Quelques semaines plus tard, Korrig ne peut que constater les dégâts : elle est enceinte. Et dans le bourg, ça jase. Korrig se tait, laissant les commères extrapoler sur l'identité du père. Commères qui vont rabattre leur caquet plus tard, lorsque l'enfant naitra.

Korrig n'a pas cherché à avorter, et elle met au monde Justin seule. Justin qui est bien portant, mange comme deux, et n'est pas atteint de nanisme comme sa mère. Justin, dont le prénom a été donné par confusion, mais il lui va bien. Enfin presque. Le secret de Korrig réside justement en Justin, mais jusqu'à sa mort, elle le gardera en elle. Et Justin n'apprendra le nom de son père que plus tard, beaucoup plus tard, à l'occasion d'une noce de mariage.

 

La mutation de la Bretagne s'étale tout au long du début du XXe siècle avec la naissance de Korrig en 1900, son enfance, son adolescence, son viol et la naissance de Justin en 1920 et le dénouement durant les années de la Seconde Guerre Mondiale.

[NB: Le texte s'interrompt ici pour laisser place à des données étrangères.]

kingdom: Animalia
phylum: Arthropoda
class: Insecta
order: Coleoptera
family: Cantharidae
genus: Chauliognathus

Mais outre cette mutation, cette transformation qui se décline socialement avec les progrès et les techniques nouvelles, c'est l'antagonisme entre les citadins et les ruraux qui est analysée. Des citadins arrogants, les chasseurs notamment venus de Lorient, imbus de leurs prérogatives, des notables pour la plupart, qui prennent les ruraux pour des arriérés. Et les ruraux matois ne s'en laissent pas compter, se moquant de ces citadins qui sont tournés résolument vers le modernisme en bradant les traditions. L'incompréhension et les difficultés d'établir un dialogue, chaque groupe s'enfermant dans ses certitudes.

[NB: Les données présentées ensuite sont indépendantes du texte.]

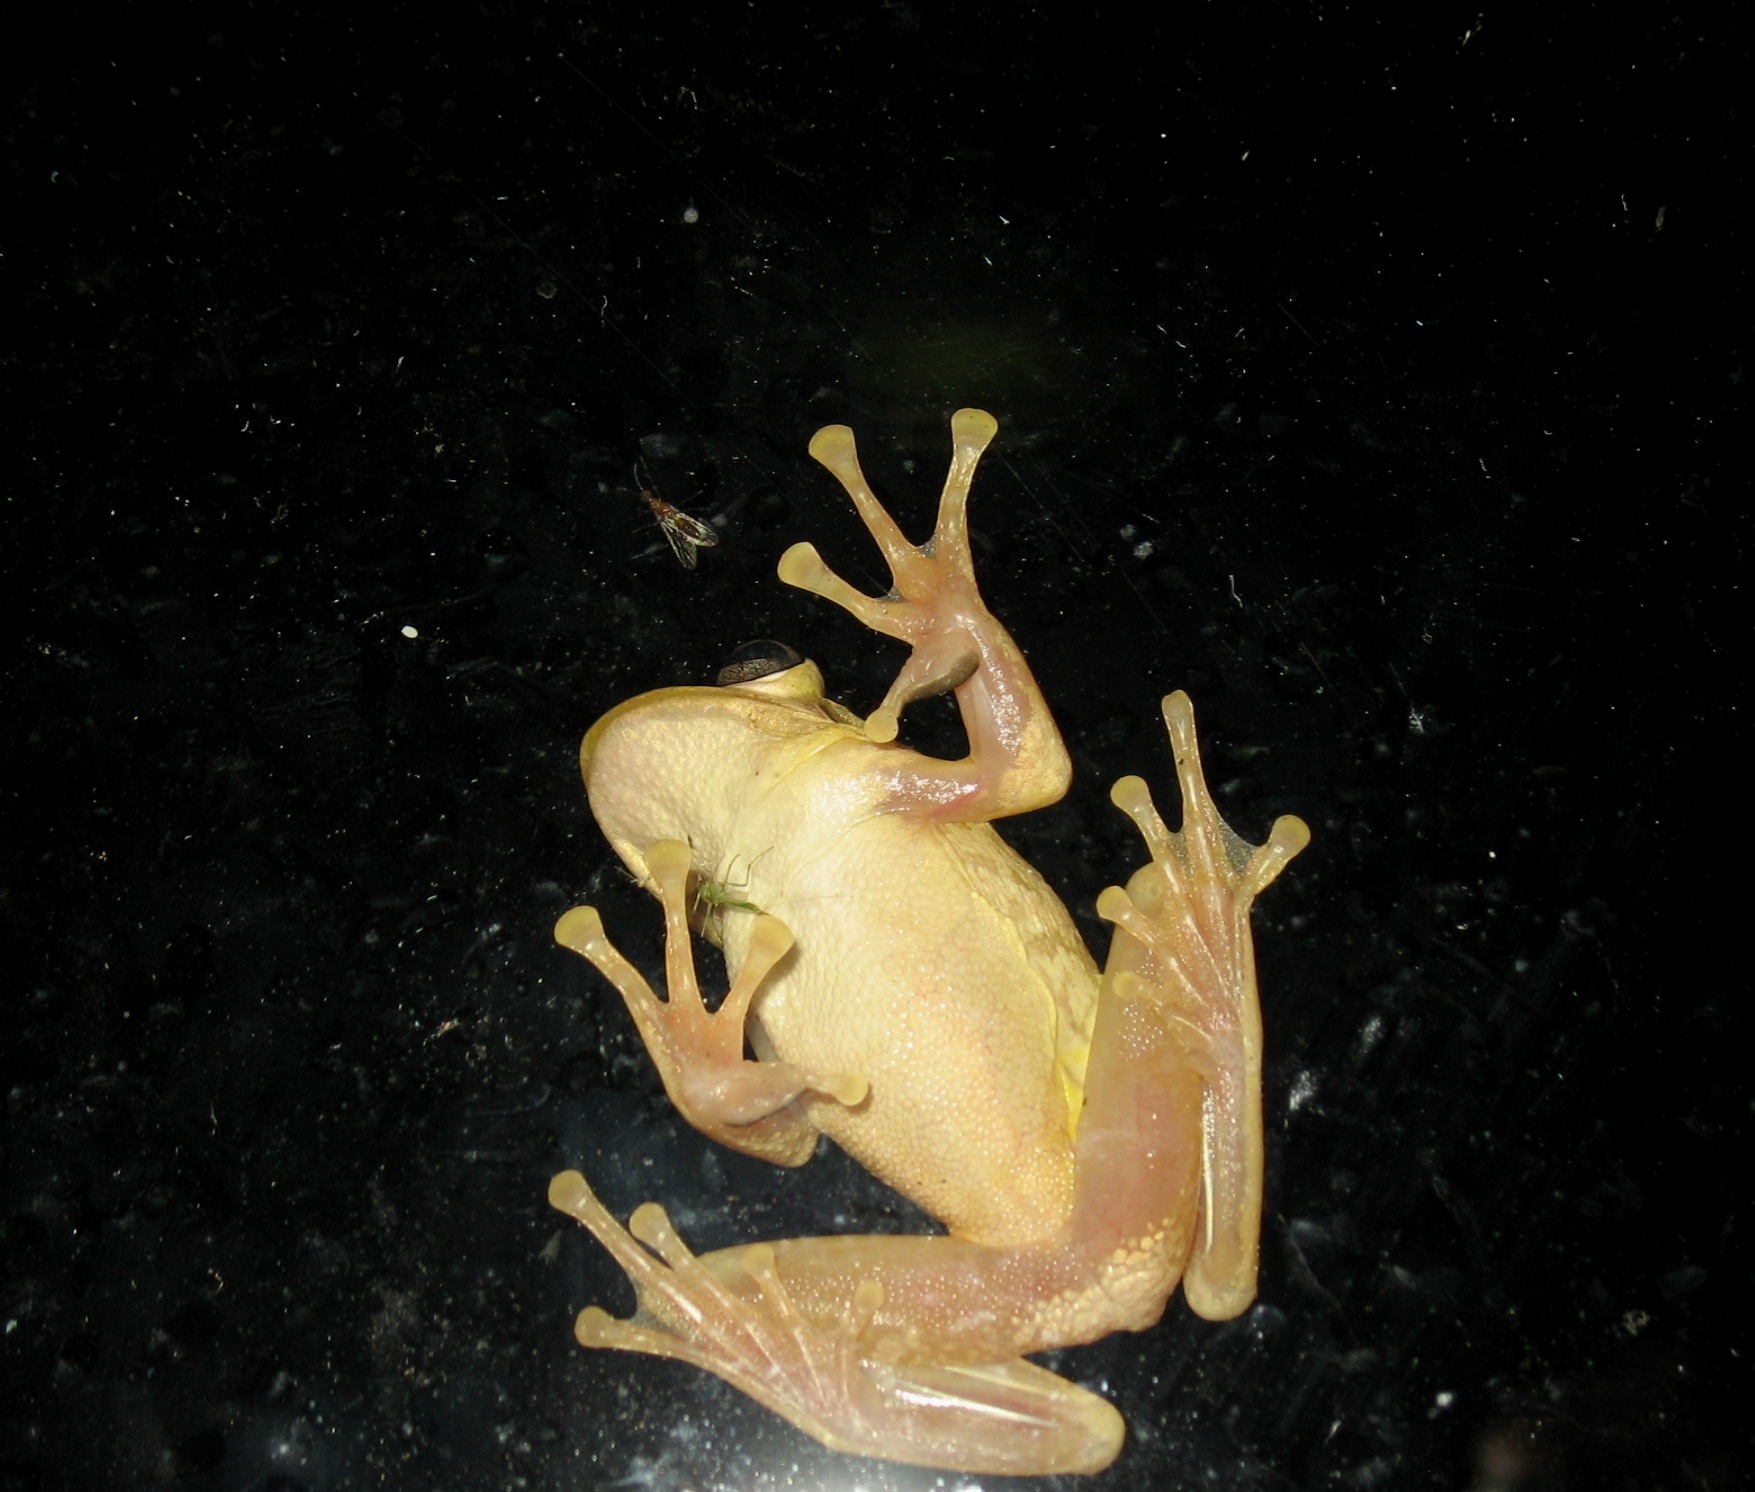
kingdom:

De petites joies, de bonheurs fugaces, en drames et mélodrames, la vie de Korrig et celle de Justin, juste un, défilent au Faouët et ses environs, dans les bois, la chaumière natale convoitée par une Parisienne héritière, les voisins, la petite Violette qui porte le même prénom que Korrig, une muette qui a l'âge de Justin et est nantie d'un père ivrogne, Juliette, la fille du boulanger dont les premiers émois amoureux dépassent Justin, et bien d'autres événements qui se télescopent dont une nouvelle fois l'arrivée impromptue de Mabig pourchassé encore une fois par des chasseurs.

 

On ne peut s'empêcher en lisant ce roman de penser à des auteurs qui ont décrit l'âpreté de la vie rurale et les secrets qui entourent des familles, secrets jalousement gardés à cause des conséquences que cela pourrait entraîner sur la vie même de ces familles, mais aussi par orgueil et honte. Alors comparer Daniel Cario à Emile Zola, Hector Malot, Xavier de Montépin, pour des scènes dures, violentes, représentatives de l'âme humaine, une certaine forme de misérabilisme également, et plus près de nous à Hervé Jaouen, ou chez les Américains, Ron Rash, John Steinbeck ou d'autres, cela serait malvenu, car l'auteur possède sa propre identité, son talent de conteur et de raconteur, mais il peut être placé sur le même piédestal.

Il sait émouvoir le lecteur avec des personnages attachants. Aujourd'hui Korrig ne se conduirait peut-être pas comme elle l'a fait en ce début de vingtième siècle, mais demeurent les jalousies, la méchanceté, la bêtise de villageois, mais ceci pue être également porté au crédit des citadins et des banlieusards, qui n'ont de cesse de dénigrer ceux qui ne vivent pas comme eux. Korrig restera une figure marquante par son abnégation et sa dignité dans les épreuves.

Daniel CARIO : Petite Korrig. Collection Terres de France. Editions Presses de la Cité. Parution le 19 mars 2015. 480 pages. 20,00€.